(Source material)

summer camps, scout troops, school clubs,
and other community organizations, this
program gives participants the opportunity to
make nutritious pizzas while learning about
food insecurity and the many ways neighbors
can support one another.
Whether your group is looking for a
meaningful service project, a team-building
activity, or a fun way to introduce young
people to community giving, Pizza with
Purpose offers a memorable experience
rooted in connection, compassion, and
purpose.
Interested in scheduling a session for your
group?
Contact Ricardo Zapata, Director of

(End Source material)

» **Task details**
Quote each line of the data above exactly as written.

» **Response below**
summer camps, scout troops, school clubs,
and other community organizations, this
program gives participants the opportunity to
make nutritious pizzas while learning about
food insecurity and the many ways neighbors
can support one another.
Whether your group is looking for a
meaningful service project, a team-building
activity, or a fun way to introduce young
people to community giving, Pizza with
Purpose offers a memorable experience
rooted in connection, compassion, and
purpose.
Interested in scheduling a session for your
group?
Contact Ricardo Zapata, Director of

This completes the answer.